Play with FOSS, a half-day long open source event, gathered over 250+ FOSS enthusiasts at the SLIIT Malabe Campus. This event presented the excellent opportunity to connect with the unique blend of FOSS community members, users and industry developers. The half-day long event was filled with talks on the latest Linux and its development, sessions on how to start contributing to FOSS, coding sessions, hacking with Kali Linux, and a whole lot more.
While shouting “Hi!” to few of the participants, I discovered something that really delighted me: I found some students who travelled all the way from Kandy and Matara just to learn and gain some insights on Free and Open Source Software (yes, that’s what FOSS stands for)
Free and Open Source Software portray different meaning from standard freeware that you get all over. What FOSS gives you is the freedom to use it as you wish – you are free to explore it, develop it, configure it or distribute it, irrespective of proprietary software.

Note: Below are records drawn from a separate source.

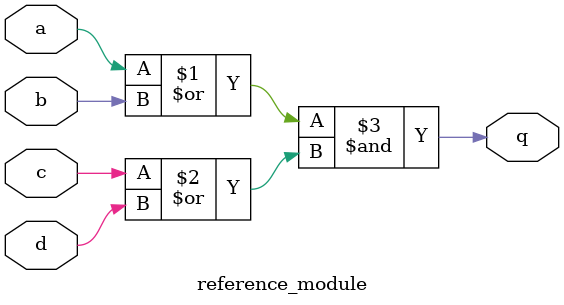
<source format=sv>
module reference_module (
	input a, 
	input b, 
	input c, 
	input d,
	output q
);

	assign q = (a|b) & (c|d);
	
endmodule

</source>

Unfortunately, there are a lot of people who know little or nothing about FOSS. Hence the primary motive of Play with FOSS was to get the message out a bit more.
The Event itself
Tech talks on FOSS were pretty much the order of the day. We had three: firstly, Ishan Ambanwela, Java programmer and a graduate of University of Peradeniya, gave a thorough introduction to Linux from scratch – from history to current status, pros, cons, file systems, kernel architecture and more, stressing the open nature of Linux itself.

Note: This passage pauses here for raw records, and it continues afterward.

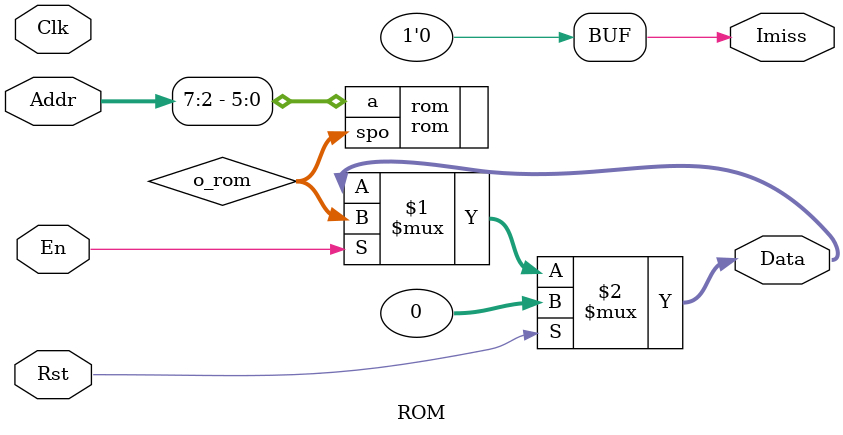
<source format=v>
`timescale 1ns / 1ps

module ROM(
    input Clk,
    input Rst,
    input En,
    input [31:0] Addr,
    output [31:0] Data,
    output Imiss 
);


wire [31:0] o_rom;
wire [5:0] Address_LSBs;


//assign Address_LSBs = Addr[5:0] / 32'h4;

rom rom(
    .a(Addr[7:2]),
    .spo(o_rom)
);
 
//reg [31:0] mem[255:0];

assign Data =   (Rst)     ?     0:  
                (En)      ?     o_rom: 
                                Data;
assign Imiss = 0;                          
/*initial
      $readmemh("v.out",mem);    // init memory
      */
endmodule

</source>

Participants were also treated to a live demo on Hacking with Kali Linux, by Randika Ariyarathna, a graduate of University of Jaffna.. Lolitha Ratnayake went on to discuss the Raspberry Pi and its applications.
Erandika Umal, Head of CMB ISQ Mobile practice and Performance Testing CEG at Virtusa, took the stage then, to give an idea about SQL injection attack. He started off his presentation by asking the obvious question: what is SQL injection? No answer from the audience. None. Explaining it, Erandika pulled off a live demo, demonstrating how to break in as well as how to defend against an SQL injection attack.
Ramindu Deshapriya (Sahana Vesuvius at Sahana Software Foundation and graduate of the University of Moratuwa), took the stage last for the final speech – a call to action on how Sri Lankan students can (and should) contribute to FOSS.